Greg Tito: I saw that this is going to split into four parts for when you're searching for a pick up group using Blizzard's Looking For Raid feature.

Ion Hazzikostas: Exactly. There's four sections with three bosses each. It kind of corresponds to the four separate thematic sections of the zone, the zone was in some regards designed and structured to be broken up that way. The first section are outdoor ruins then at the end of that you plunge into this underground cavern, kind of a forgotten grotto underneath the foundations of the palace that's where the next three bosses are. Then you come up underneath into sort of experimental, dark sinister wing, sort of the dungeons beneath the palace.
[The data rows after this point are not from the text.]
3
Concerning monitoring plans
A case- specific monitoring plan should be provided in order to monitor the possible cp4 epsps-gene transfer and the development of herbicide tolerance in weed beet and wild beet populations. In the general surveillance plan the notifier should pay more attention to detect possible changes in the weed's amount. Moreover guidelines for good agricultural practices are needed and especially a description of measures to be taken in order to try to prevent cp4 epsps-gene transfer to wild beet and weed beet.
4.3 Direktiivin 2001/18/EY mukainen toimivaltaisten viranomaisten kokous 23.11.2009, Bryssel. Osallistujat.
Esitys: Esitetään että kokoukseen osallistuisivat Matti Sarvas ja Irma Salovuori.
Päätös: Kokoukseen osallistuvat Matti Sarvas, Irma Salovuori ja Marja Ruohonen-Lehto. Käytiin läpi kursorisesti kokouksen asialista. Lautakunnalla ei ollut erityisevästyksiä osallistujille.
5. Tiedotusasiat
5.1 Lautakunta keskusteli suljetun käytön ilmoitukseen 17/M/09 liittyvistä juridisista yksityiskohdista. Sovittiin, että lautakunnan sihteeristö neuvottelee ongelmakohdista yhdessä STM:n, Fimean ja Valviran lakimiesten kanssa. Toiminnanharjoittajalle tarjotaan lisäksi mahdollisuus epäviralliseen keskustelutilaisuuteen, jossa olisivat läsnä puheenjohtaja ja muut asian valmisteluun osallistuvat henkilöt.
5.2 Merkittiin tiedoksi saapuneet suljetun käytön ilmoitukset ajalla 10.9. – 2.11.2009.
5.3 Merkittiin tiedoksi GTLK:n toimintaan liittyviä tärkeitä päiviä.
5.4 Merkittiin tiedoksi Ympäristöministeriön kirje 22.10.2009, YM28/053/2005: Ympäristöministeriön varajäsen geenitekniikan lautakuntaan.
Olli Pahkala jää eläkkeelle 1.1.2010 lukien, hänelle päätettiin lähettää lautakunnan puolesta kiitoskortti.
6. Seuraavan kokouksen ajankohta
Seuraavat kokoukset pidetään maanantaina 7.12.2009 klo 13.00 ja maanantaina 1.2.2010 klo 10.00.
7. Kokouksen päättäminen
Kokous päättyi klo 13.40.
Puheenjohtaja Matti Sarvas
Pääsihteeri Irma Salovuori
Then the final section is the seat of power of the Thunder King himself, much brighter more ornate and that's the final three bosses.

Just Who Is This Thunder King Anyway?

Greg Tito: The Thunder King is Lei Shen. What can you tell me about him?

Ion Hazzikostas: He was this figure that had completely conquered Pandaria thousands of years ago and subjugated the Pandaran race and really was the Mogu tyrant when the Mogu were the ascendant power in Pandaria.

Greg Tito: Now why didn't that power expand beyond into Kalilmdor?

Ion Hazzikostas: Because until the Cataclysm and the events following the Cataclysm, the contents of Pandaria was shrouded in impenetrable mists and so there really wasn't much traveling in or out. The wandering turtle on which new Pandaren players begin as the lone exception to that.

Greg Tito: You'd think that with Lei Shin so hungry for power that he would try and get out of the island, too.

Ion Hazzikostas: I guess he didn't get around to it. Ultimately he died of old age his first time around but then was resurrected by the Zandalari trolls in their bid for power in the recent events of the 5.0 patch.

Greg Tito: I remember playing through that quest line. Was that intentional to seed the event of this big raid through a memorable quest line that players did as they were leveling through Pandaria?

Ion Hazzikostas: Yes, it's something we try to do wherever possible, you know when we can plan ahead and know what the next raid zone is going to be or what the next raid boss is going to be. I think it's always cool to introduce and foreshadow as much as possible so that when players go into a place and they fight an enemy, they kind of know who it is. We're not completely having to introduce them from scratch and there's no connection, we try to avoid that.